だいたい、ヴィヴィの夢や若いころの奔放さを描き切れていないし、ヴィヴィとシッダとの関係を覆う「軽快さと深刻さのバランス」を上手く処理できていないようにも感じる。だから、作りとしてはちょっと掘り下げ不足かな、と思う。
簡単にいえば、とち狂った母親に悩まされた娘のお話、にとどまっているのだ。
でも、それだけでほっぽり出すのも惜しい。
ずらりと顔をそろえた女優たちの自由で溌剌とした演技、ノリながらお芝居をしている様子によって、多くの登場人物たちが生きた存在として実感できるのが楽しい。

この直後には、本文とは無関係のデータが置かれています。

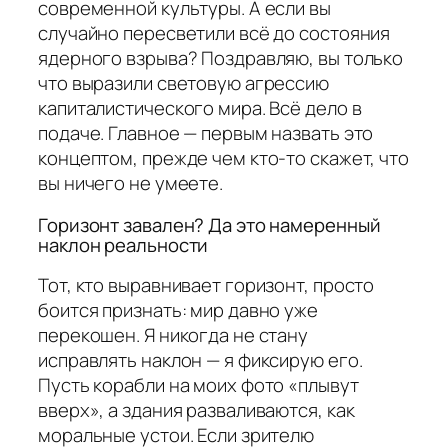
современной культуры. А если вы
случайно пересветили всё до состояния
ядерного взрыва? Поздравляю, вы только
что выразили световую агрессию
капиталистического мира. Всё дело в
подаче. Главное — первым назвать это
концептом, прежде чем кто-то скажет, что
вы ничего не умеете.
Горизонт завален? Да это намеренный
наклон реальности
Тот, кто выравнивает горизонт, просто
боится признать: мир давно уже
перекошен. Я никогда не стану
исправлять наклон — я фиксирую его.
Пусть корабли на моих фото «плывут
вверх», а здания разваливаются, как
моральные устои. Если зрителю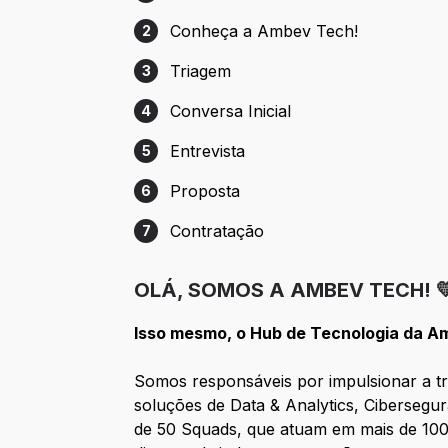
Etapa 1: Cadastro
Conheça a Ambev Tech!
2
Etapa 2: Conheça a Ambev Tech!
Triagem
3
Etapa 3: Triagem
Conversa Inicial
4
Etapa 4: Conversa Inicial
Entrevista
5
Etapa 5: Entrevista
Proposta
6
Etapa 6: Proposta
Contratação
7
Etapa 7: Contratação
OLÁ, SOMOS A AMBEV TECH! 
Isso mesmo, o Hub de Tecnologia da A
Somos responsáveis por impulsionar a tr
soluções de Data & Analytics, Cibersegu
de 50 Squads, que atuam em mais de 100 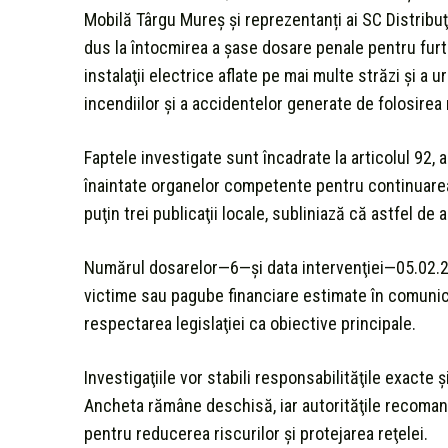
Mobilă Târgu Mureș și reprezentanți ai SC Distrib
dus la întocmirea a şase dosare penale pentru furt 
instalaţii electrice aflate pe mai multe străzi şi a 
incendiilor şi a accidentelor generate de folosirea n
Faptele investigate sunt încadrate la articolul 92, 
înaintate organelor competente pentru continuarea 
puţin trei publicaţii locale, subliniază că astfel de
Numărul dosarelor—6—şi data intervenţiei—05.02.2
victime sau pagube financiare estimate în comunica
respectarea legislaţiei ca obiective principale.
Investigaţiile vor stabili responsabilităţile exacte 
Ancheta rămâne deschisă, iar autorităţile recomand
pentru reducerea riscurilor şi protejarea reţelei.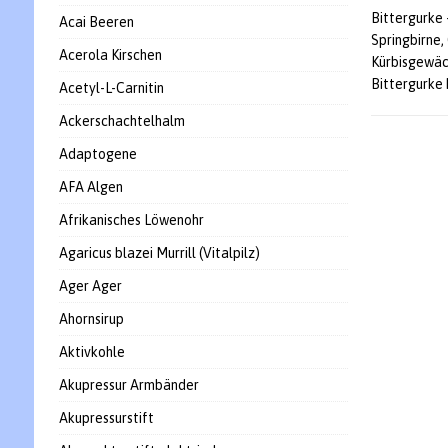
Bittergurke 
Acai Beeren
Springbirne,
Acerola Kirschen
Kürbisgewäc
Bittergurke
Acetyl-L-Carnitin
Ackerschachtelhalm
Adaptogene
AFA Algen
Afrikanisches Löwenohr
Agaricus blazei Murrill (Vitalpilz)
Ager Ager
Ahornsirup
Aktivkohle
Akupressur Armbänder
Akupressurstift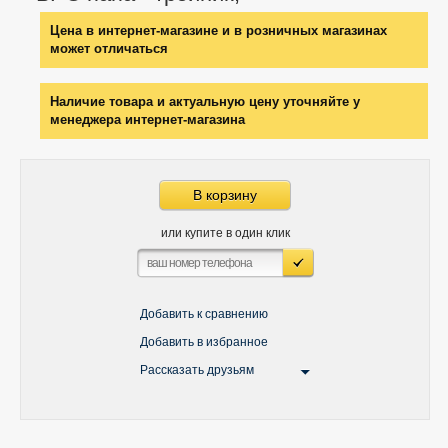
Цена в интернет-магазине и в розничных магазинах
может отличаться
Наличие товара и актуальную цену уточняйте у
менеджера интернет-магазина
В корзину
или купите в один клик
Добавить к сравнению
Добавить в избранное
Рассказать друзьям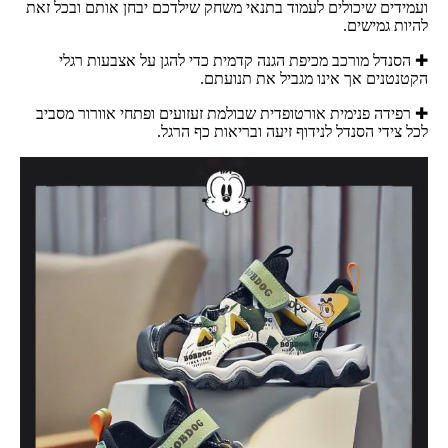
ועמידים שיכולים לעמוד בתנאי משחק שילדכם יבחן אותם ובכל זאת
להיות גמישים.
✚ הסנדל מורכב מכיפת הגנה קדמית כדי להגן על אצבעות רגלי
הקטנטנים אך אינו מגביל את תנועתם.
✚ רפידה פנימית אורטופדית שבולמת זעזועים ופתחי אוורור מסביב
לכל צידי הסנדל לנידוף זיעה ובריאות כף הרגל.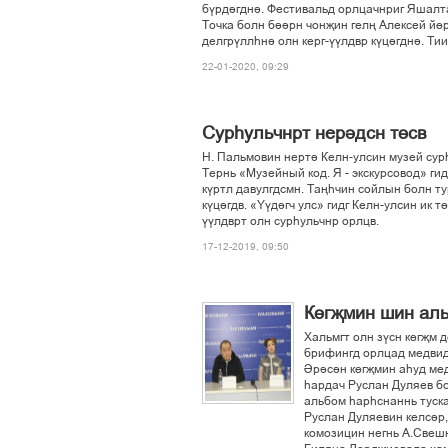
бўрдігдні. Фестивальд орлцачнриг Яшалт
Точка болн біірн чонљин гелњ Алексей йґ
делгрўллєні олн керг-ўўлдвр кўцігдні. Ти
22-01-2020, 09:29
Сурєульчнрт нерідсн тґсв
Н. Пальмовин нерті Келн-улсин музей сур
Тернь «Музейный код. Я - экскурсовод» ги
кўртл давулгдсмн. Тањєчин сойлын болн т
кўцігдв. «Ўўдігч улс» гидг Келн-улсин ик 
ўўлдврт олн сурєульчнр орлцв.
17-12-2019, 09:50
Кґгљмин шин ал
Хальмгт олн зўсн кґгљм 
брифингд орлцад медвидн
Ірісін кґгљмин аєуд мед
єардач Руслан Дуляев б
альбом єарєснаннь туска
Руслан Дуляевин келсір,
комозицин негнь А.Свешн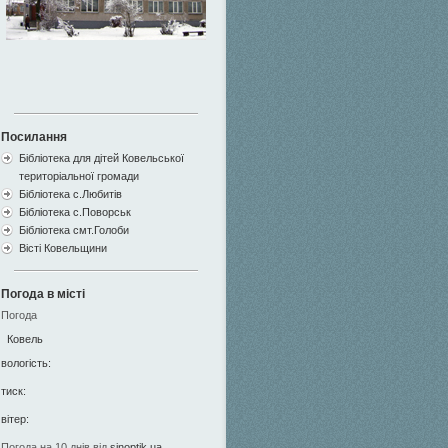
Посилання
Бібліотека для дітей Ковельської
територіальної громади
Бібліотека с.Любитів
Бібліотека с.Поворськ
Бібліотека смт.Голоби
Вісті Ковельщини
Погода в місті
Погода
Ковель
вологість:
тиск:
вітер:
Погода на 10 днів від
sinoptik.ua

そこにポンと放り込まれた男ふたりが、コナーはあたふたと懸命になって、シェプは静かに包み込むことによって、女性たちを支えている姿にもホっとさせられる。
そうした演技&人の姿、イライラと動かされる足やきゅっと上げられる眉なんかをきっちりとうつすことに重きが置かれた、演技主導の映画といえるだろう。
小さいお話で、大仰なことはまったくやっていないんだけれど、安心して登場人物たちの言動を見守ることができる。
これを見れば、世界が女性を中心にまわっていることがよくわかる。女性が何かのキッカケで変わったり変わらなかったり、必要な行動を取ったり取らなかったりすることで歴史が作られていることがよくわかる。
そしてその中で男が果たすべき役割が何であるか、つまり“男が女を愛すること”によってのみ世界は回っていくのだということも。
あと、いつ見てもアシュレイ・ジャッドは年齢不詳だということも。